More than half of the sample (55%) used both NHS and private facilities for the diagnosis. 23% used exclusively public facilities, while 22% used exclusively private facilities. (Figure 1C). With regard to the course of treatment, the sample appears to be more evenly distributed among those who used both public and private facilities (39%), those who relied exclusively on public care (30%), and those who used only private providers (31%). (Figure 1D).

The reasons why private facilities were chosen were also investigated, with most of the sample (62% for both diagnosis and therapy) reporting that public services for TS/TD were not available in their region. Other reasons are reported in Figures 3A, B. Table 2 presents data on how participants perceive the availability and clarity of information regarding the diagnostic and therapeutic process for TS/TD. The lack of clarity in available information is a major concern, despite caregivers reporting easier access to information than youths and adult participants with TS/TD (p= .042, OR: 0.37). The quality of the diagnostic and therapeutic process was perceived as moderate, with no significant difference emerging based on whether it was performed in a private or public setting (Table 2).

Figure 3

Figure 3. In this figure are showed all the reasons why our patients choose private facilities instead of public services.

Table 2

Table 2. Responses about the availability of information regarding the therapeutic-diagnostic process for Tourette syndrome and other tic disorders.

Additionally, adult patients were asked to rate the perceived difficulty of the transition from pediatric to adult care services. This transition was perceived as difficult by the majority of them (68.7%).

3.3 Lifetime therapeutic interventions

In our sample, pharmacological therapy was the most commonly received treatment, with over half of the total sample currently under treatment (53%), and an even higher percentage having received it in the past (63%). Currently, psychotherapy is more commonly received by children and early adolescents (50%) compared to youth and adults (25.6%) (p = .037). However, a similar percentage of youth/adults (50%) and children/adolescents (53.8%) had undergone psychotherapy at some point in their lives. Habit-reversal training (HRT) was relatively uncommon, with only 7% of the total sample currently receiving it. A higher percentage of children and early adolescents (24%) had received HRT in the past compared to youth and adults (14.8%). No participant reported ever having been subjected to Exposure-Prevention Therapy (EPT), either currently or in the past (Table 3).

Table 3

Table 3. Type of therapeutic interventions in the sample.

3.4 Impact on functioning and quality of life

The principal features of tics are described in Table 4, showing no significant differences among the age groups. Tic symptoms significantly impacted the QoL across social, school, and work functioning, with similar effects across all ages, while sentimental life was less affected. The impact of comorbidities on QoL - despite being equally distributed between the age groups - was significantly more relevant than impact of tics on functioning (p= .004, Cohen’s d=0.3).

Table 4

Table 4. Characteristics of tics and impact on Quality of Life (QoL).

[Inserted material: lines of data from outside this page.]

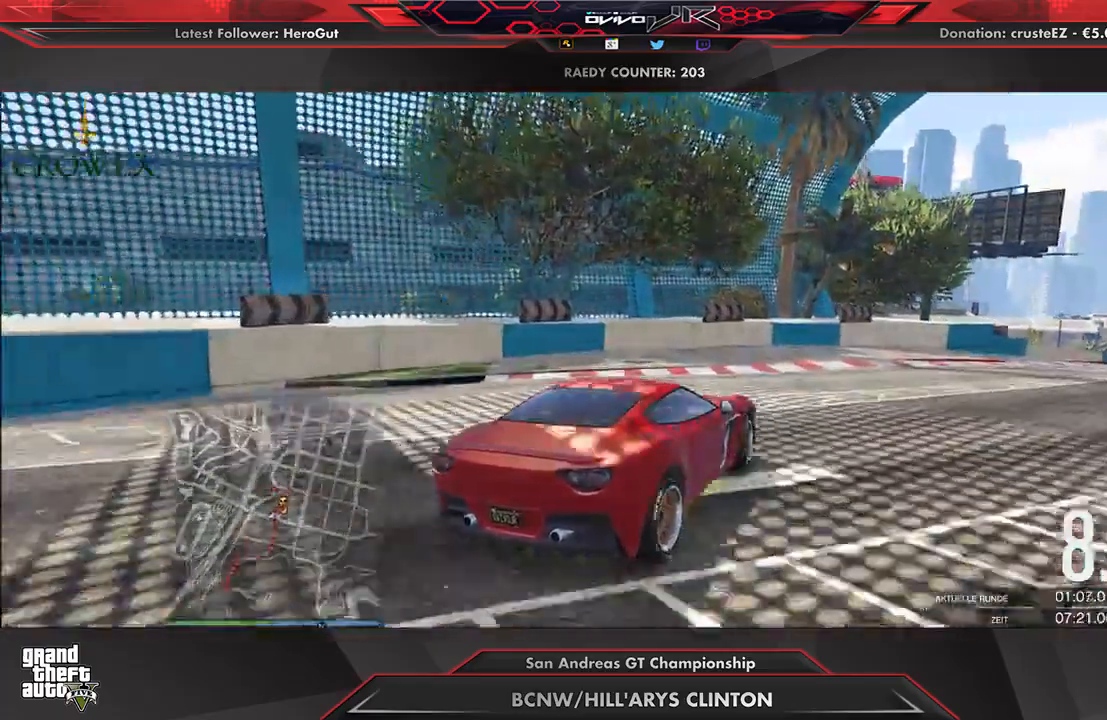
{"buttons": ["R2"], "left_stick": "right", "right_stick": "center", "events": [[62, "left_stick", "center"], [167, "left_stick", "up-right"], [292, "left_stick", "center"], [417, "left_stick", "right"]]}
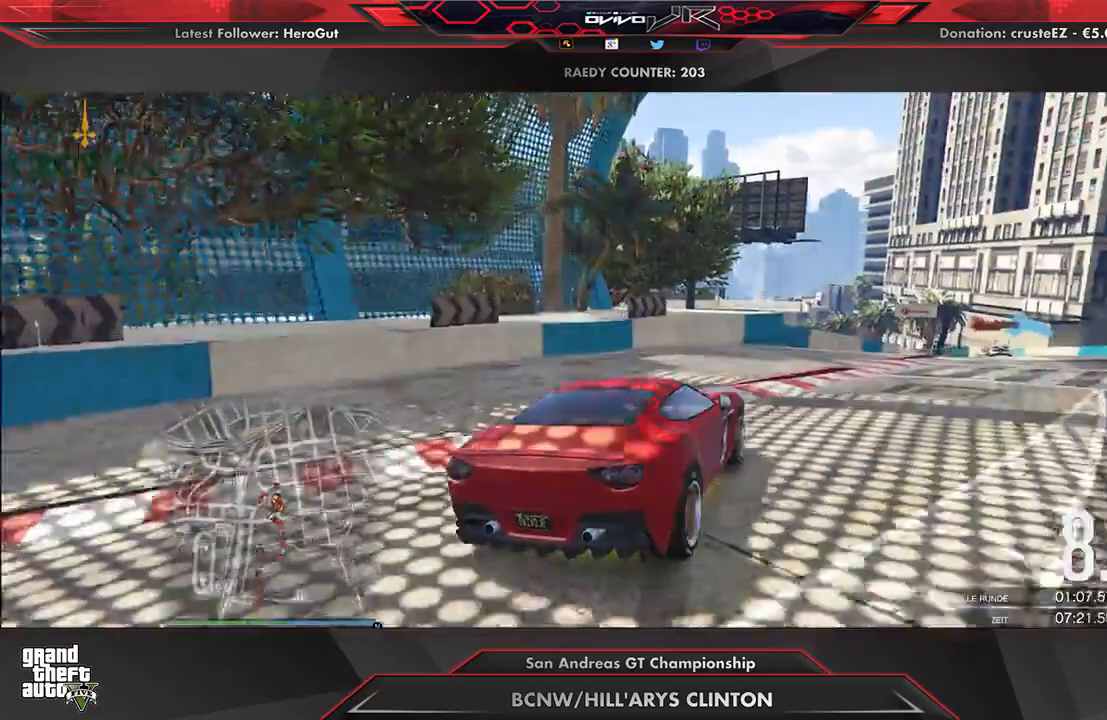
{"buttons": ["R2"], "left_stick": "right", "right_stick": "center", "events": [[21, "left_stick", "center"], [146, "left_stick", "right"], [229, "left_stick", "center"], [458, "left_stick", "right"]]}
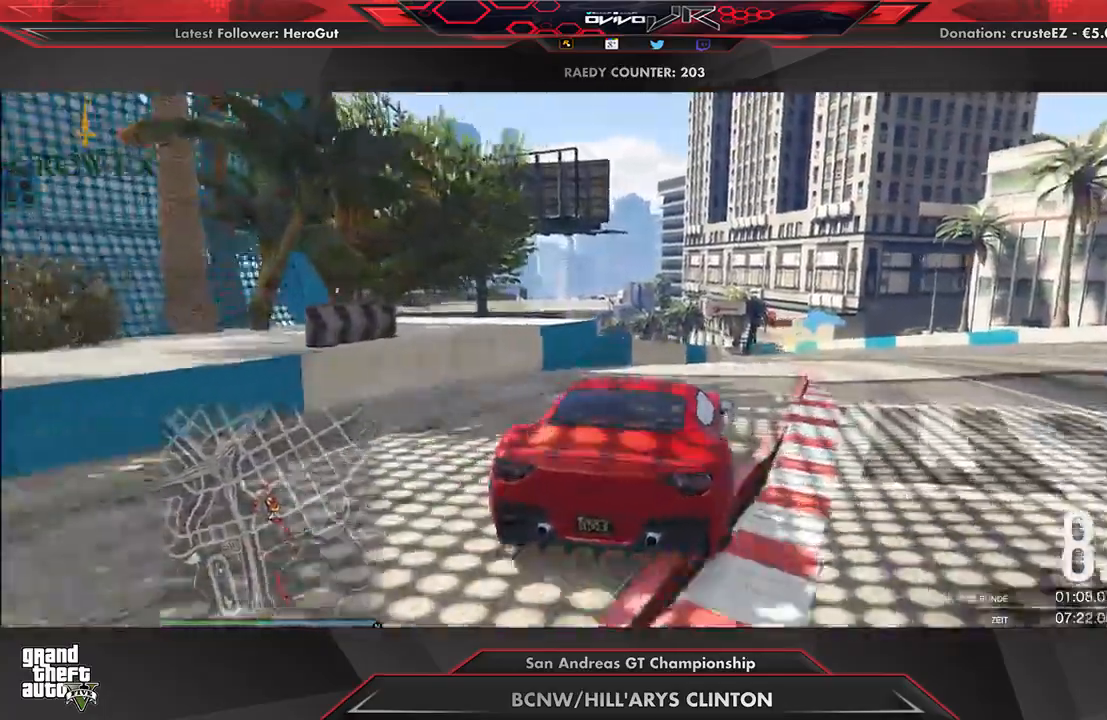
{"buttons": ["R2"], "left_stick": "right", "right_stick": "center", "events": [[125, "left_stick", "center"], [250, "left_stick", "up-right"], [312, "left_stick", "center"], [417, "left_stick", "right"]]}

Furthermore, no significant correlations were found between stigma and other variables, such as age, comorbidities, overall impact of tics, impact of comorbidities, and tic severity. Notably, 67% of our sample did not refer to being a victim of social stigmatization.

4 Discussion

Access to timely and specialized care is a critical factor influencing the diagnostic and therapeutic journey of individuals with TS/TD. Despite the availability of public healthcare, many families seek private services, often due to limited specialized resources and long waiting times. These barriers contribute to diagnostic delays and deviations from recommended treatment guidelines, ultimately impacting patients’ QoL and long-term outcomes.

4.1 Diagnostic process and accessibility to care

Access to care — defined as the ease of accessing health services in terms of geographical distribution, cost, time, and workforce availability (24) — is a crucial factor affecting TS/TD patients and their families, starting from the very first step of their journey: obtaining a diagnosis.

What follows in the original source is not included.